Foreign services officers (FSO), more commonly referred to as diplomats, are commissioned members of the U.S. Department of State. These men and women advance U.S. interests abroad by supporting democratic development, identifying opportunities for American businesses and working toward the achievement of fair commerce and trade practices, all while promoting security and peaceful international relations.
The Foreign Service is comprised of foreign service officers and foreign service specialists (FSS). An FSO is a generalist, whereas an FSS has a profession specific job.
All future FSOs must pass the Foreign Service Officer Test (FSOT) and be granted medical and security clearance. This exam tests an applicant’s knowledge of various topics, including government, economics and culture.
Each FSO candidate selects from five different career tracks within the U.S. Department of State: Consular, Economic, Management, Political or Public Diplomacy. These diplomats may rotate through different departments throughout their careers.
Consular officers, often referred to as “the face of America,” work in foreign embassies. They adjudicate visa requests, protect U.S. borders, work with local authorities when American citizens have been arrested or are victims of crime abroad, aide in evacuation efforts and promote U.S. business interests.
One of the most enjoyable responsibilities of a consular officer is the facilitation of foreign adoptions; one of the most difficult is the notification to families who have lost loved ones overseas.
An economic officer works diligently to maintain and improve trade relations between the U.S. and the international community. Senior economic officers spend much of their time advising ambassadors and negotiating treaties. Some economic officers live in Washington, D.C., as opposed holding international posts like many of their FSO counterparts.

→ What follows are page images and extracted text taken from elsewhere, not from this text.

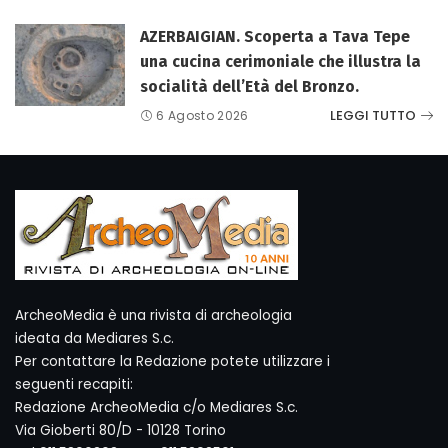
AZERBAIGIAN. Scoperta a Tava Tepe
una cucina cerimoniale che illustra la
socialità dell’Età del Bronzo.
LEGGI TUTTO
6 Agosto 2026
ArcheoMedia è una rivista di archeologia
ideata da Mediares S.c.
Per contattare la Redazione potete utilizzare i
seguenti recapiti:
Redazione ArcheoMedia c/o Mediares S.c.
Via Gioberti 80/D - 10128 Torino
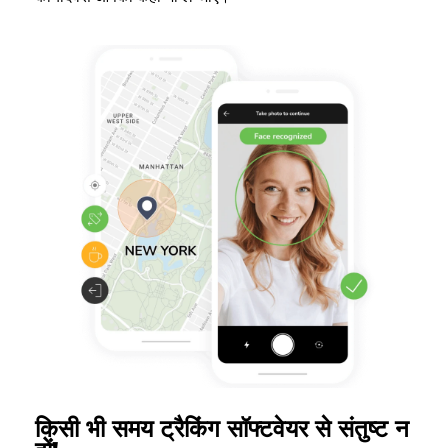
किसी भी समय ट्रैकिंग सॉफ्टवेयर से संतुष्ट न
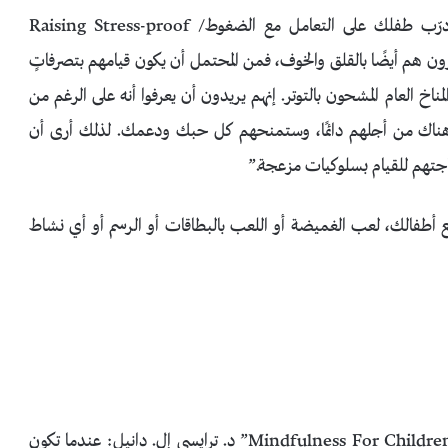
تقول شيلي دافيدو، وهي معلمة خبيرة ومؤلفة كتاب” درّب طفلك على التعامل مع الضغوط/ Raising Stress-proof
 ويشعرون هم أيضًا بالقلق والخوف، فمن المحتمل أن يكون قيامهم بتصرفاتٍ
 العام المشحون بالتوتر. إنهم يريدون أن يعرفوا أنه على الرغم من
اك من أجلهم دائمًا، وستمنحهم كل حبك ودعمك. لذلك أرى أن
جتهم للقيام بسلوكيات مزعجة.”
 أطفالك، لعب الغميضة أو اللعب بالبطاقات أو الرسم أو أي نشاط
تقول عالمة النفس ومؤلفة كتاب “الوعي الكامل للأطفال/ Mindfulness For Children” د. ترايسي إل. دانيل: عندما تكون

To promote U.S. economic and commercial interests, these officers must understand their host country’s economy, the U.S. economy, intellectual property laws, energy security, trade policies, commercial diplomacy and all relevant environmental issues.
These individuals manage our embassies and equip fellow foreign officers with the resources needed to fulfill the embassy’s mission. As such, they handle matters related to real estate, finance, human resources and logistics. Management officers also negotiate certain economic privileges and immunities with host countries.
Management officers residing in Washington, D.C., oversee the recruitment, training or assignments of FSOs who are stationed abroad.
Through negotiation and the interpretation of foreign politics, these diplomats advance U.S. policy objectives in their host countries. While immersed in the local culture and political climate, these officers gain unique insight into international issues and how these issues impact the U.S. and its economy.
After gathering and analyzing relevant information, political officers advise U.S. ambassadors, local government officials and other diplomats.
Public Diplomacy Officers
Public diplomacy officers inform foreign citizens about the U.S., its people, its positions and its history. They are a primary source of contact for local reporters and government officials, and as such must be aware of U.S. political, educational and cultural matters. These officers also oversee educational and cultural exchange program budgets, serve on Fullbright boards and inform U.S. ambassadors about the state of affairs in their host countries.
Traits of a Foreign Services Officer
While FSOs work in five distinct career tracks, they share many characteristics. All FSOs are dedicated to public service and committed to supporting U.S. interests at home and abroad. Each officer is well versed in our country’s culture, political system, societal norms and geography. They also possess a thorough understanding of global politics.
FSOs are known for their leadership skills and impressive ability to maintain composure under pressure. Strong interpersonal and communication skills are called upon daily, and foreign language fluency is beneficial.
Challenges and Benefits of the Job
The tasks undertaken by FSOs help our country’s global advancement. They encourage diplomacy and provide cultural educational opportunities, all while traveling the world. FSOs have a bird’s-eye view of other cultures and societies.
While numerous benefits are associated with this job, it is a difficult one that often requires frequent international relocation. Additionally, FSOs may be stationed in war torn countries or hostile environments. An FSO’s salary is adjusted based on the circumstances under which he or she works.
Entry into the Foreign Service is extremely competitive. Many FSO applicants have lived and worked overseas. Most hold masters level degrees in public administration, business administration, international relations, law or economics.
Those who pursue an advance degree such as a Masters in Public Administration (MPA) can apply for U.S. Department of State internships or fellowships. These positions help students prepare for a career in public service.